Amy, a staff presenter, said the department conducted a detailed individual-crash mitigation review and used planning tools, but wants to move beyond modeled scenarios to “put them onto the road” with demonstration deployments so the city can “gather data and put it back” while measuring diversion, congestion, crash rates and pedestrian comfort. She said demonstrations would run for several months and include public engagement on metrics and evaluation.

Staff said the original full lane repurposing design would have left one lane in each direction with center turn pockets, while the partial repurposing under consideration would leave two eastbound lanes and one westbound lane with dedicated turn pockets in some locations. The partial design was recommended after staff re-examined older crash data and community feedback, and because models suggested the full repurposing could cause side‑street diversion that would concentrate new traffic on Virginia Avenue adjacent to Wash Park.

Council members repeatedly asked staff for the evidence underpinning the change. Councilwoman Al Idris pressed for comparative safety numbers, noting residents’ concerns about vehicles entering homes and asking “what is the rate of people that may get injured because of that 5 percent difference?” Staff acknowledged long gaps in prior outreach and said some of the earlier analysis used data only through 2021; staff committed to producing updated crash-severity comparisons and average daily traffic figures for committee members.

Councilman Verdi and others cited internal emails and petitions and asked whether the decision had effectively been made in August.
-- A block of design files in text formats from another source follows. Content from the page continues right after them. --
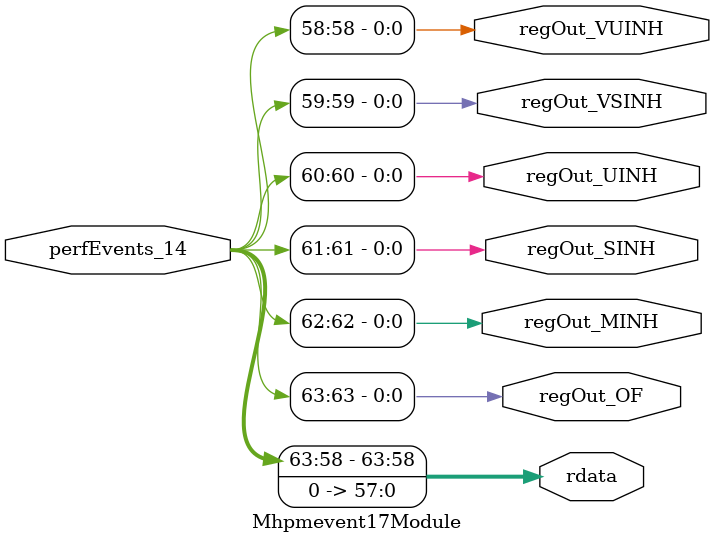
<source format=sv>
`ifndef RANDOMIZE
  `ifdef RANDOMIZE_MEM_INIT
    `define RANDOMIZE
  `endif // RANDOMIZE_MEM_INIT
`endif // not def RANDOMIZE
`ifndef RANDOMIZE
  `ifdef RANDOMIZE_REG_INIT
    `define RANDOMIZE
  `endif // RANDOMIZE_REG_INIT
`endif // not def RANDOMIZE

`ifndef RANDOM
  `define RANDOM $random
`endif // not def RANDOM

// Users can define INIT_RANDOM as general code that gets injected into the
// initializer block for modules with registers.
`ifndef INIT_RANDOM
  `define INIT_RANDOM
`endif // not def INIT_RANDOM

// If using random initialization, you can also define RANDOMIZE_DELAY to
// customize the delay used, otherwise 0.002 is used.
`ifndef RANDOMIZE_DELAY
  `define RANDOMIZE_DELAY 0.002
`endif // not def RANDOMIZE_DELAY

// Define INIT_RANDOM_PROLOG_ for use in our modules below.
`ifndef INIT_RANDOM_PROLOG_
  `ifdef RANDOMIZE
    `ifdef VERILATOR
      `define INIT_RANDOM_PROLOG_ `INIT_RANDOM
    `else  // VERILATOR
      `define INIT_RANDOM_PROLOG_ `INIT_RANDOM #`RANDOMIZE_DELAY begin end
    `endif // VERILATOR
  `else  // RANDOMIZE
    `define INIT_RANDOM_PROLOG_
  `endif // RANDOMIZE
`endif // not def INIT_RANDOM_PROLOG_

// Include register initializers in init blocks unless synthesis is set
`ifndef SYNTHESIS
  `ifndef ENABLE_INITIAL_REG_
    `define ENABLE_INITIAL_REG_
  `endif // not def ENABLE_INITIAL_REG_
`endif // not def SYNTHESIS

// Include rmemory initializers in init blocks unless synthesis is set
`ifndef SYNTHESIS
  `ifndef ENABLE_INITIAL_MEM_
    `define ENABLE_INITIAL_MEM_
  `endif // not def ENABLE_INITIAL_MEM_
`endif // not def SYNTHESIS

module Mhpmevent17Module(
  output [63:0] rdata,
  output        regOut_OF,
  output        regOut_MINH,
  output        regOut_SINH,
  output        regOut_UINH,
  output        regOut_VSINH,
  output        regOut_VUINH,
  input  [63:0] perfEvents_14
);

  assign rdata = {perfEvents_14[63:58], 58'h0};
  assign regOut_OF = perfEvents_14[63];
  assign regOut_MINH = perfEvents_14[62];
  assign regOut_SINH = perfEvents_14[61];
  assign regOut_UINH = perfEvents_14[60];
  assign regOut_VSINH = perfEvents_14[59];
  assign regOut_VUINH = perfEvents_14[58];
endmodule


</source>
Amy said the team began new analyses in July–August and continued internal work through mid‑October before finalizing a recommendation but that the department had not stopped deeper analysis and wanted to validate findings with the proposed demonstration.

Staff tentatively offered to return to committee with high-level demonstration planning and updated data on Feb. 18 and said permanent safety features already planned — for example, flashing beacons at Franklin and targeted crossings — would continue to be implemented regardless of the final lane configuration. The committee did not take a formal vote; the chair said privately they prefer any demonstration include the full lane reduction so the city can evaluate that configuration directly.